TASK DETAILS: Below are some entries. Repeat exactly the lines from the one with "focal_35mm: 105" through the one with "f_number: 1.6", and only those.

(Camera geometry data)

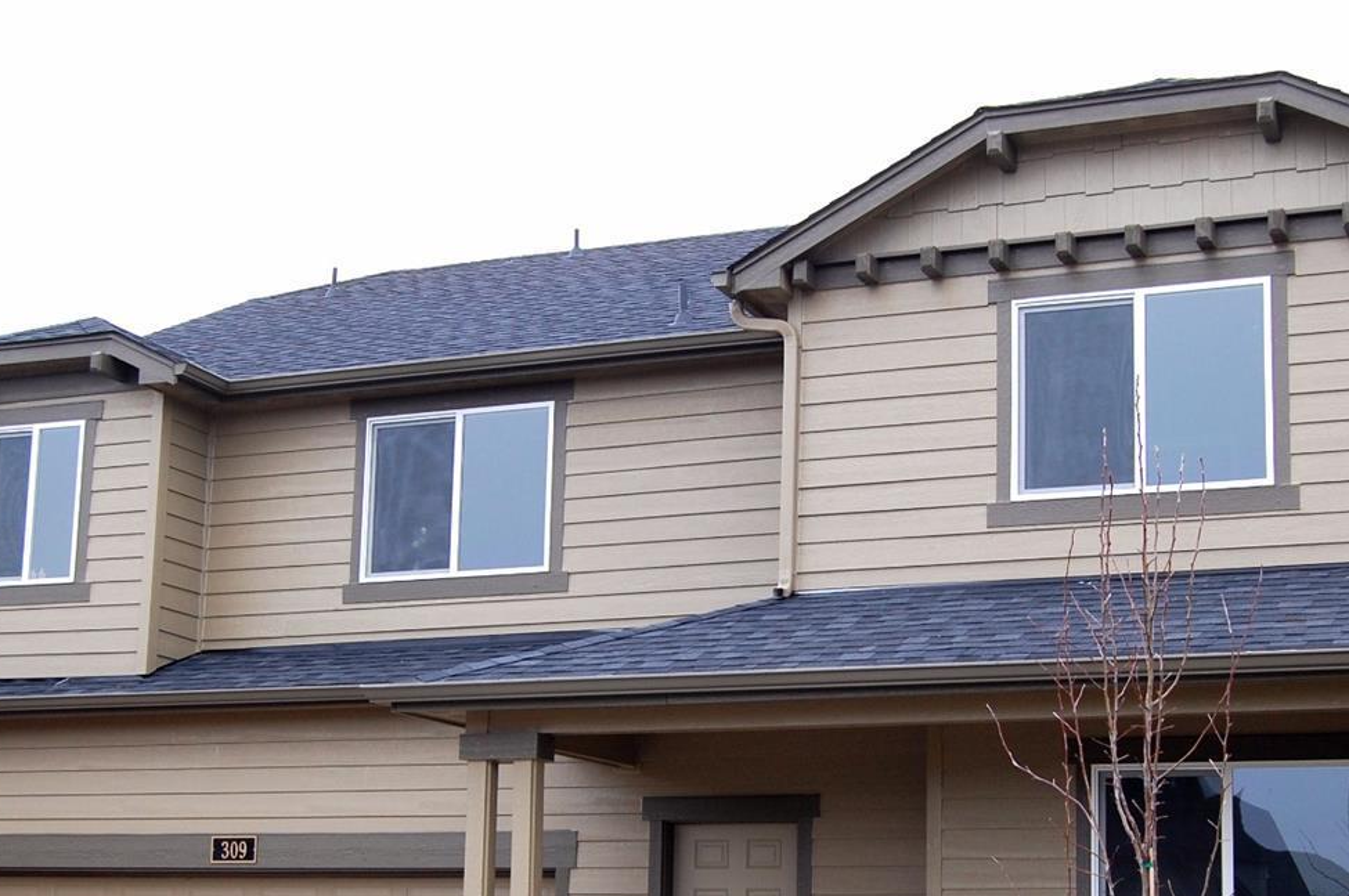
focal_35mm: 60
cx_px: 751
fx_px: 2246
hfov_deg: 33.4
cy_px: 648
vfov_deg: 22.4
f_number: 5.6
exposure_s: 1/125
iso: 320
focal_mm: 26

...

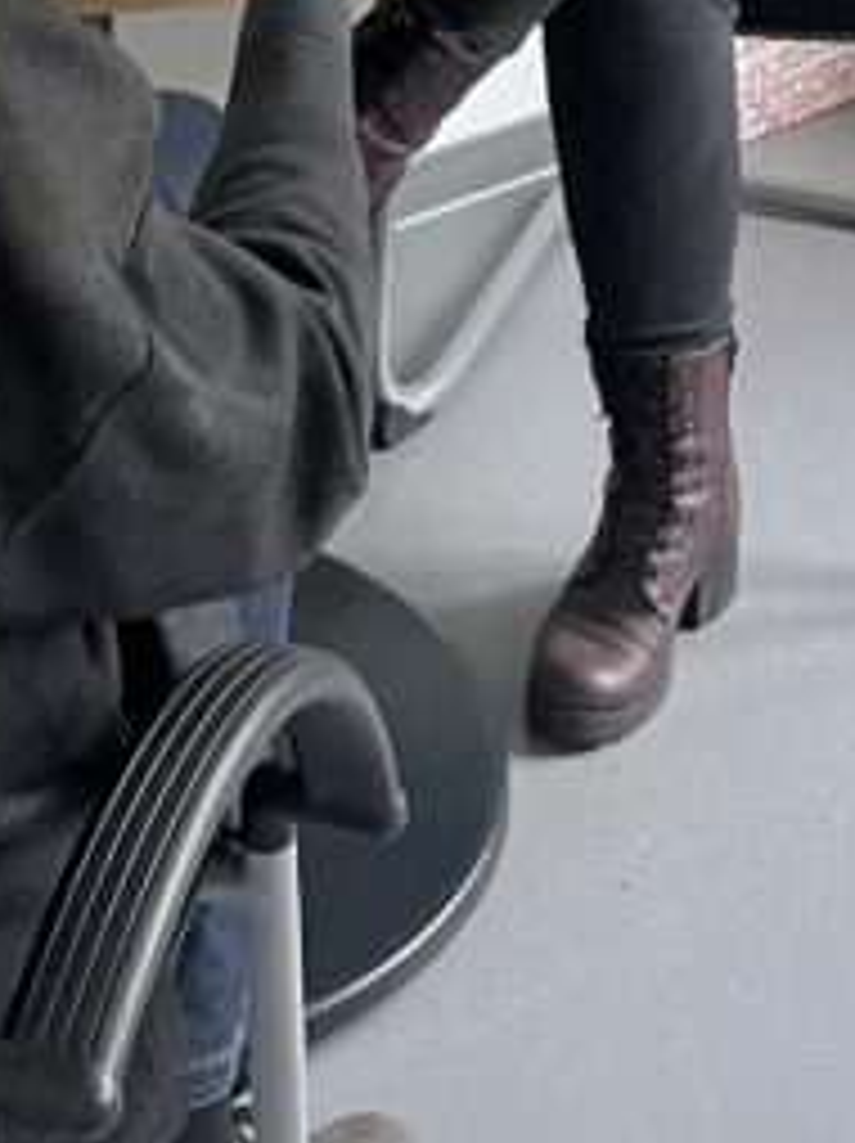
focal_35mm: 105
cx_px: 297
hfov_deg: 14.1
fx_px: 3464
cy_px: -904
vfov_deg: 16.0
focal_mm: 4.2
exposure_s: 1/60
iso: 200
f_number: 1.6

PROBLEM SOLUTION:
focal_35mm: 105
cx_px: 297
hfov_deg: 14.1
fx_px: 3464
cy_px: -904
vfov_deg: 16.0
focal_mm: 4.2
exposure_s: 1/60
iso: 200
f_number: 1.6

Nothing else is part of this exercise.